TO-DO ITEM:
Duplicate the benefits realization guide word for word, starting at "7 common challenges" and continuing down to "on that need.".
=== DOCUMENT PASSAGE ===
Mastering Benefits Realization (Outcome Management)

    

Hit the Value Jackpot

Benefits realization management, also known as outcome management, is crucial for the success of projects, products, portfolios, and entire enterprises. This guide will help you understand what benefits realization is about, the challenges that make it tricky to execute well, and the best practices that organizations can adopt to enhance their benefits management abilities.

‘Benefits realization management’ defined

 

Benefits realization management is the process by which organizations try to ensure that they achieve optimal value from their investments.  It involves everything from the initial estimation of the expected benefits during planning through the validation that those benefits have been achieved and the management of variances after the work associated with an investment is complete. 

 

4 key elements of benefits realization

 

  • Benefits estimation – understanding the benefits that will be achieved (financial, non-financial); the extent of the benefits in terms of dollars, units and so on; and the timing of the benefits – when they will occur, how long they will last and what the curve will look like.

 

  • Benefit measurement criteria – the metrics that will be used, especially for non-financial benefits and the extent to which an achieved benefit will be attributed to the investment (not all revenue may be the result of the current work for example).

 

  • Benefit forecasting – just as with costs, the early benefit estimates are going to be inaccurate because they are based on early assumptions and incomplete data.  It is essential to ensure benefits are regularly revisited and updated to ensure they are still sufficient to meet the business needs.

 

  • Benefit measurement – tracking of actual performance against the defined metrics to ensure that the forecast benefits are being achieved, investigating any variances and implementing benefits management for anomalies to ensure the strategic objectives are achieved.

 

7 common challenges of benefits realization

 

Benefits realization is a critical element of Strategic Portfolio Management, and as such must be integrated across the organization. With that in mind, it’s time to explore the specific benefits realization process challenges that organizations commonly deal with.

 

1. Ineffective strategic planning

 

To consistently deliver on its strategic priorities, an organization must ensure that it is driving When planning is allowed to happen bottom-up, with departments and business units driving demand and funding initiatives, it is inevitable that there will be a disconnect between strategy and execution.  Benefits realization management is focused on measuring and managing the benefits from the work that is actually delivered, so if that isn’t aligned with what the organization needs it can never be optimized to deliver on that need.

 

2. Inability to communicate strategy across the enterprise

 

Even if organizations plan from the top-down, they need the ability to communicate that strategy clearly and concisely to all areas of the enterprise.  Unless that clear communication is in place and organizations understand how to use roadmaps, there will be no ability to plan and align investments with those strategies and again, benefits realization will never be able to deliver on strategic objectives.
=== SOURCE INFORMATION ===
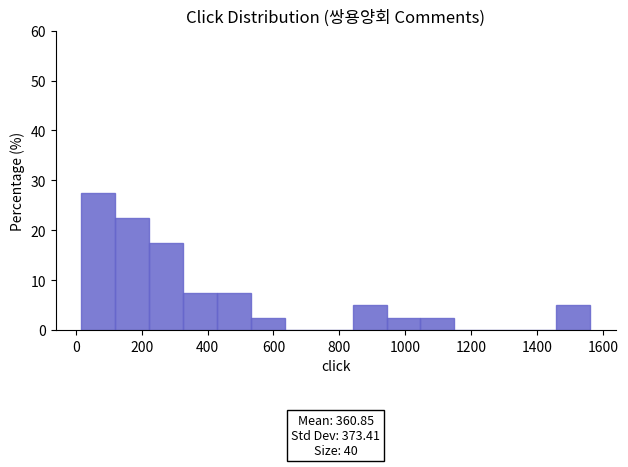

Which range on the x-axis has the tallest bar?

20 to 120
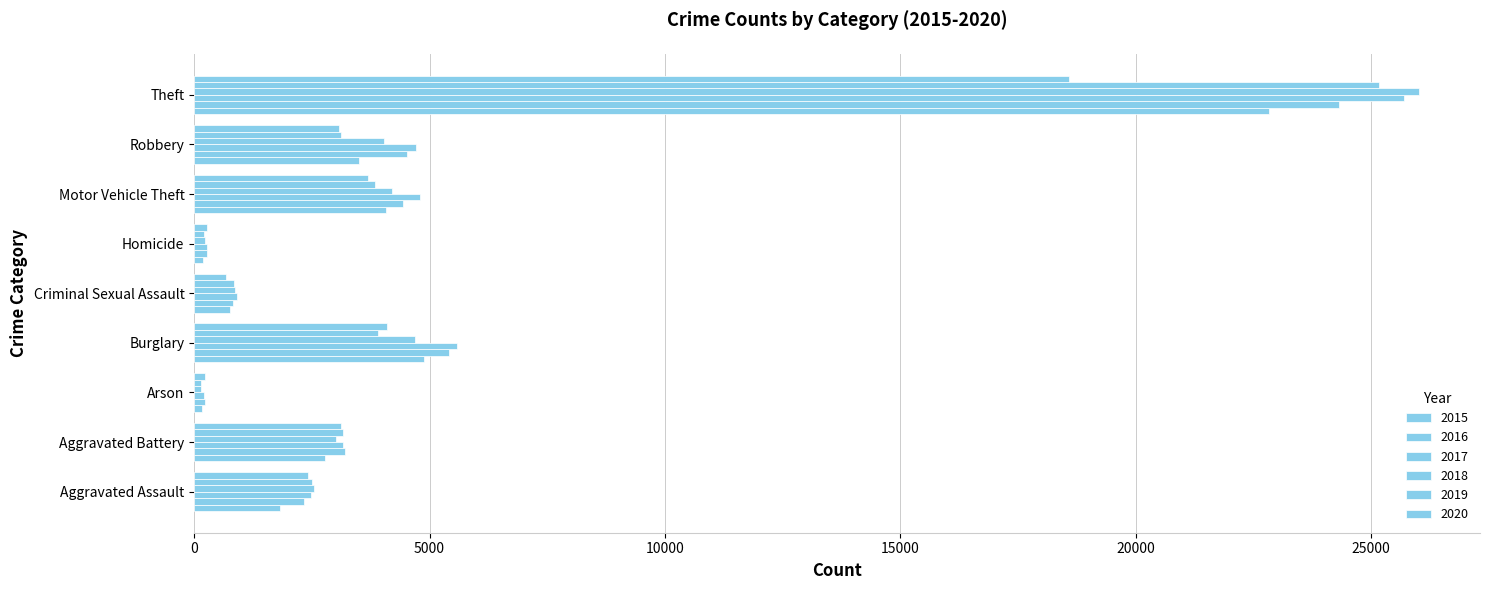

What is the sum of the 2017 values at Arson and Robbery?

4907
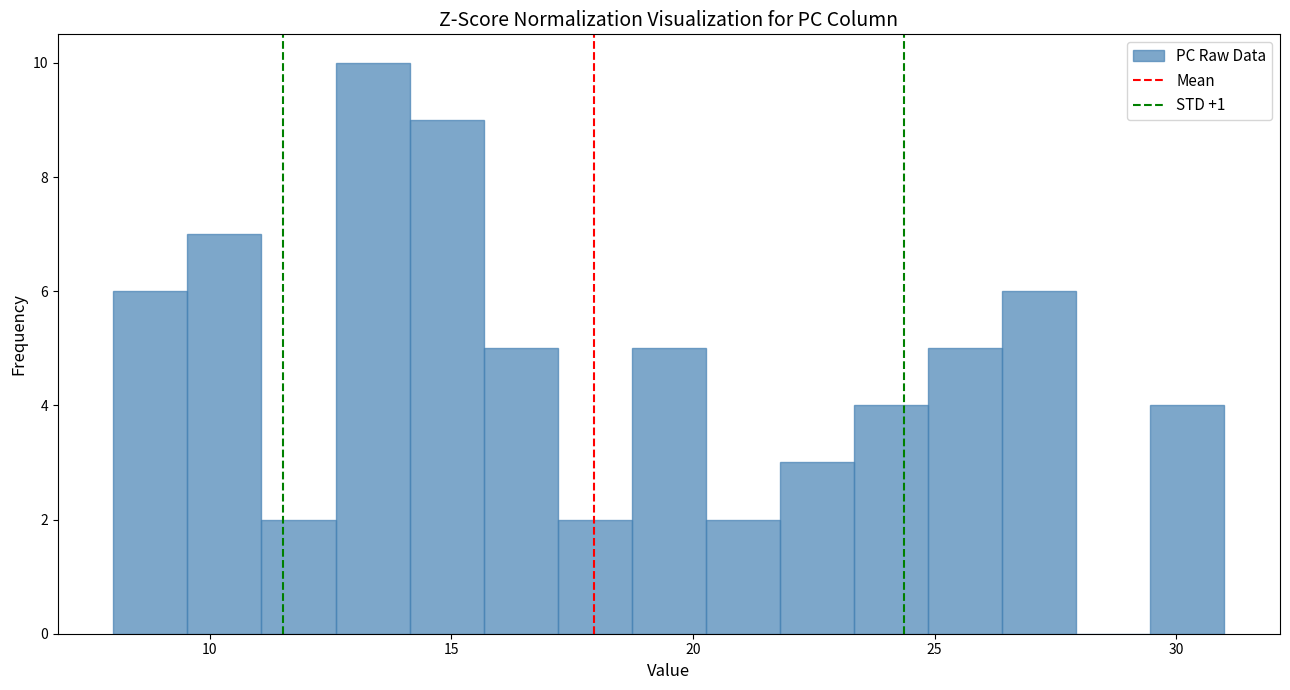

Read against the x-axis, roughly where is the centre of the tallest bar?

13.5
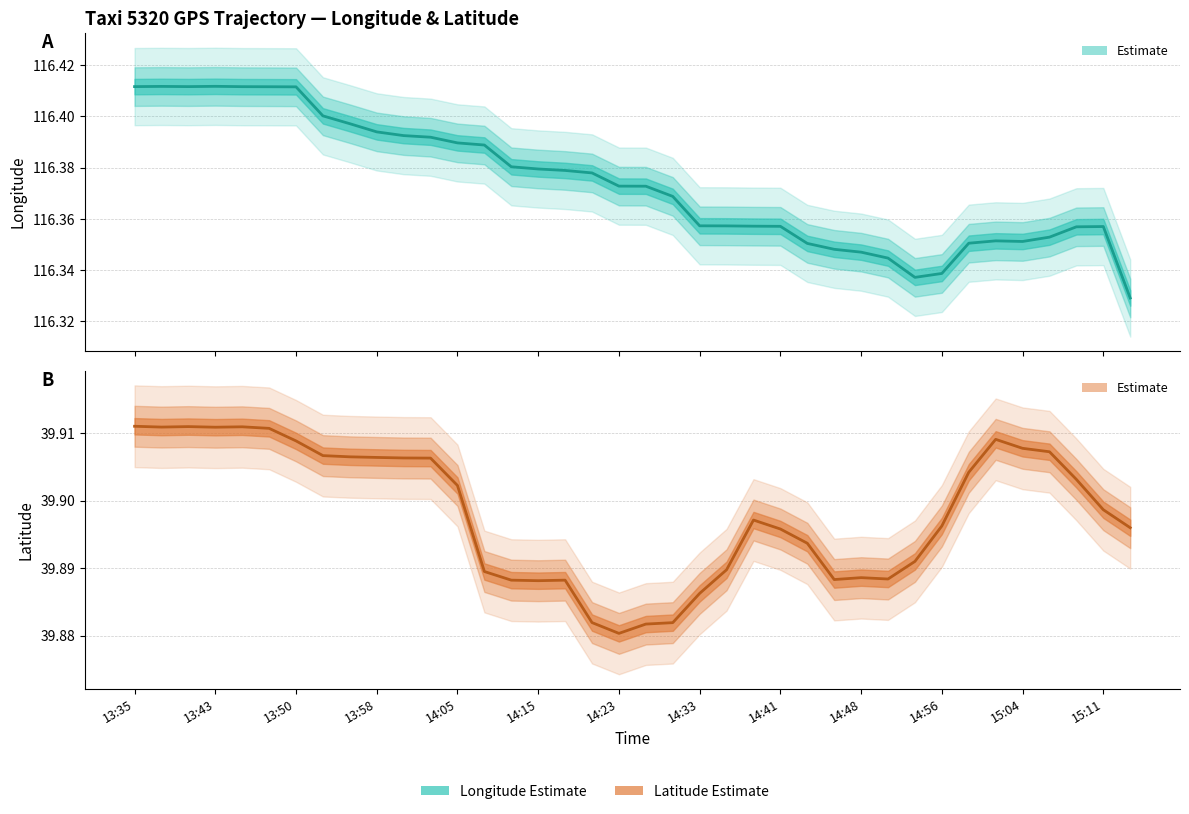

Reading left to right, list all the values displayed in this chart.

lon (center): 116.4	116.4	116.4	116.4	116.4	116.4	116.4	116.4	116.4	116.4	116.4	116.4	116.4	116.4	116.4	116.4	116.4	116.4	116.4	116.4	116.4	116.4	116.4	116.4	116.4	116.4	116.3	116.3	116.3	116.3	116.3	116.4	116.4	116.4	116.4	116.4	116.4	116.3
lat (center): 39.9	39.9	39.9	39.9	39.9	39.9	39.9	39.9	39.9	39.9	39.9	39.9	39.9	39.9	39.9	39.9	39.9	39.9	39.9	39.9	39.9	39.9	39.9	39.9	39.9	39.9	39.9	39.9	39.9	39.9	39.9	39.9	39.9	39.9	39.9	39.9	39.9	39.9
===
RESULT OF THIS EXERCISE:
7 common challenges of benefits realization

 

Benefits realization is a critical element of Strategic Portfolio Management, and as such must be integrated across the organization. With that in mind, it’s time to explore the specific benefits realization process challenges that organizations commonly deal with.

 

1. Ineffective strategic planning

 

To consistently deliver on its strategic priorities, an organization must ensure that it is driving When planning is allowed to happen bottom-up, with departments and business units driving demand and funding initiatives, it is inevitable that there will be a disconnect between strategy and execution.  Benefits realization management is focused on measuring and managing the benefits from the work that is actually delivered, so if that isn’t aligned with what the organization needs it can never be optimized to deliver on that need.